Melissa Mays and her family have been through a lot. They’ve been living in their four bedroom house with a big backyard in Flint, Michigan since 2009; they were there in early 2014, when the city’s water source changed and officials failed to use the right chemicals to protect the water from lead and other contaminants.

Since late 2015, the city’s residents have had to rely on either filters or bottled water to drink or cook to avoid lead poisoning.

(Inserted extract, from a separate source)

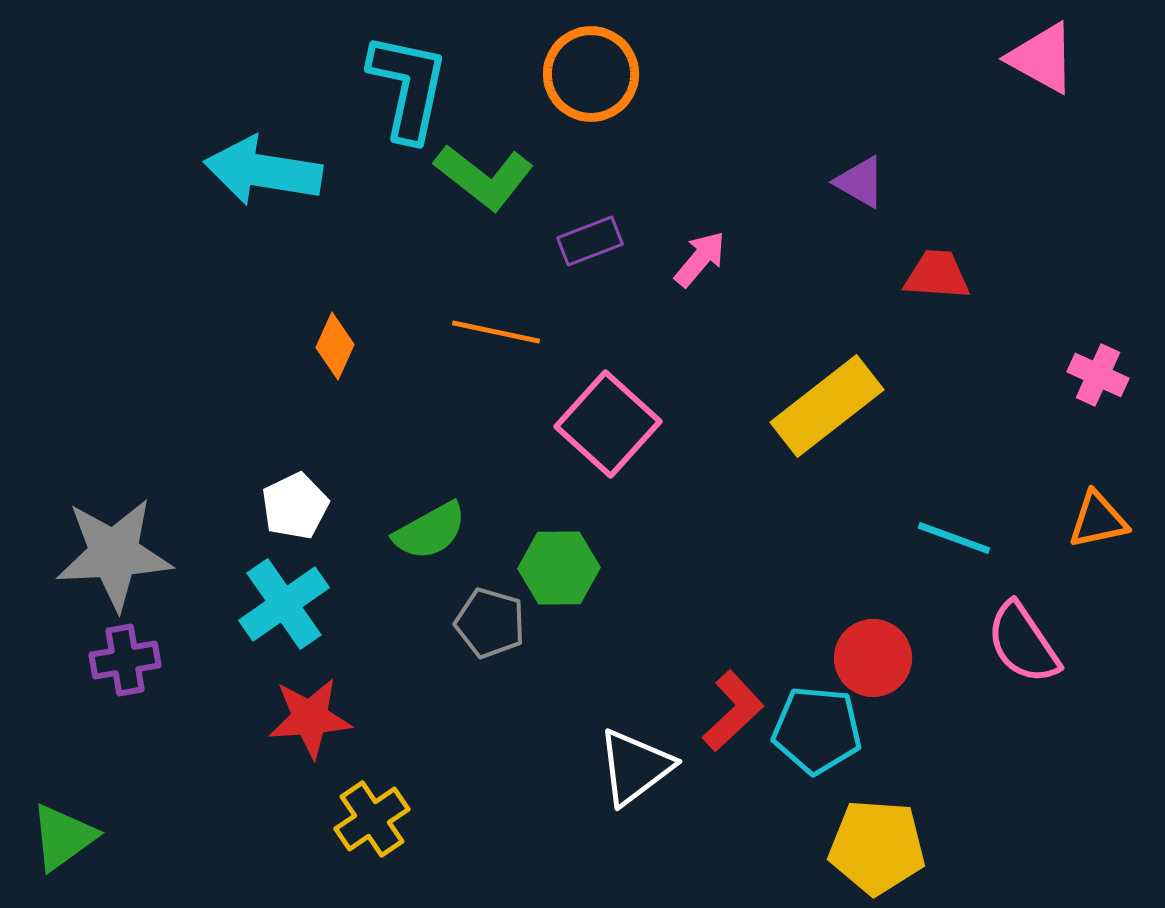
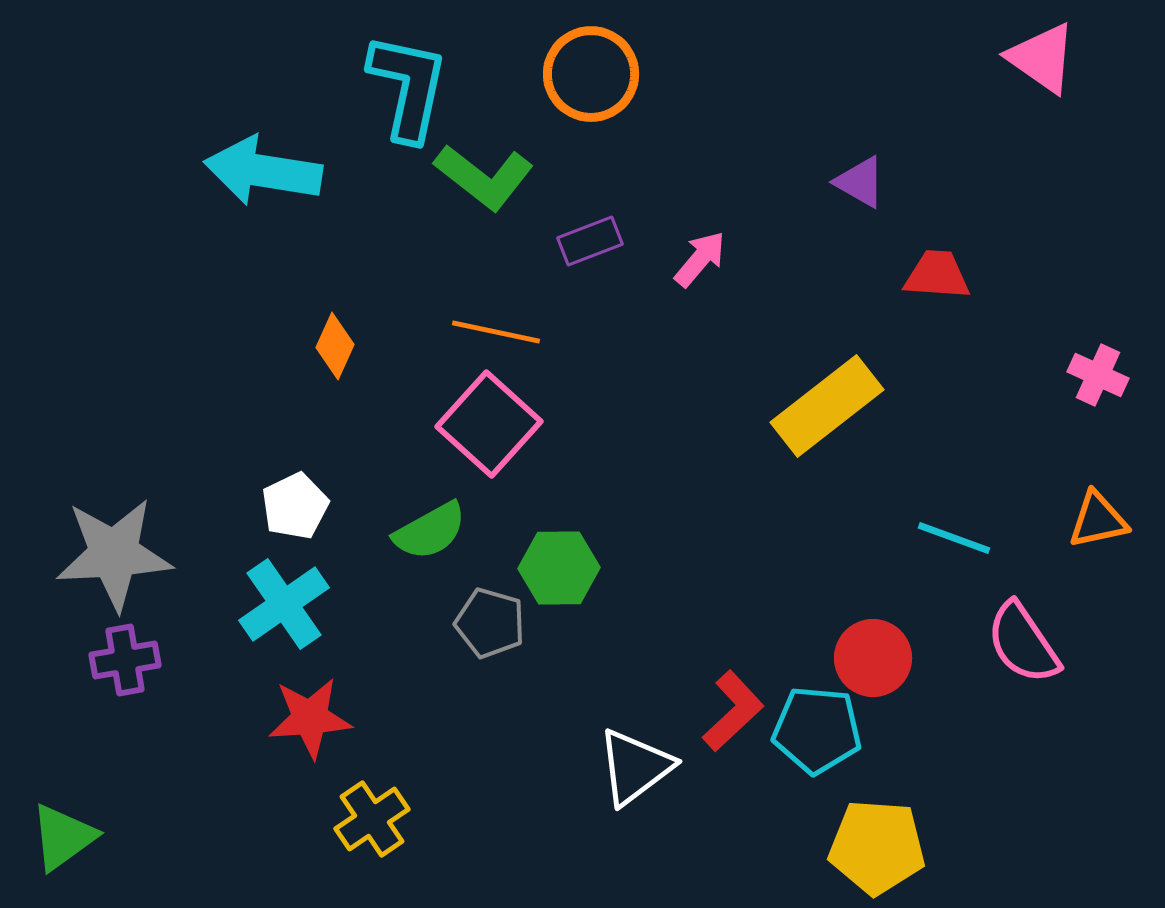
pink triangle: rotated 6 degrees clockwise
pink square: moved 119 px left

Three years in, they still can’t drink the water that comes out of their taps.

For Mays’ family, that has meant grappling with a number of serious health problems — including autoimmune disorders, kidney stones, and seizures — as well as financial costs such as buying three $500 hot water heaters when each one broke thanks to the chemicals and sediment in their pipes.

Now, it also means she might lose the house that her family loves so dearly.

In the wake of the lead crisis, Mays and many other city residents refused to pay their water bills — which, at the time of the lead crisis, were the highest in the country — given that the water they were paying for was poisoned. The state had been subsidizing some people’s bills, but in March that financial support disappeared.

Then, the city started sending out shutoff notices, warning residents who weren’t paying their bills they would have their water cut off. Mays was one of the people who got such a letter last month, but she wasn’t deterred.

“I was like, ‘You know what, we’ll live off of bottled water, we’ll make this work,’” she said. She and her family were considering getting a cistern or rain barrel for their yard to get through. “Because nobody should pay for poison.”

On Friday, everything changed. She received a different letter from the city informing her that the state may soon put a tax lien on her house. If she doesn’t pay $819 of her water bill by May 19th, Michigan will begin the process of foreclosing on her.

This is effectively Republican governance in a nutshell, as we are seeing on a national scale with health care.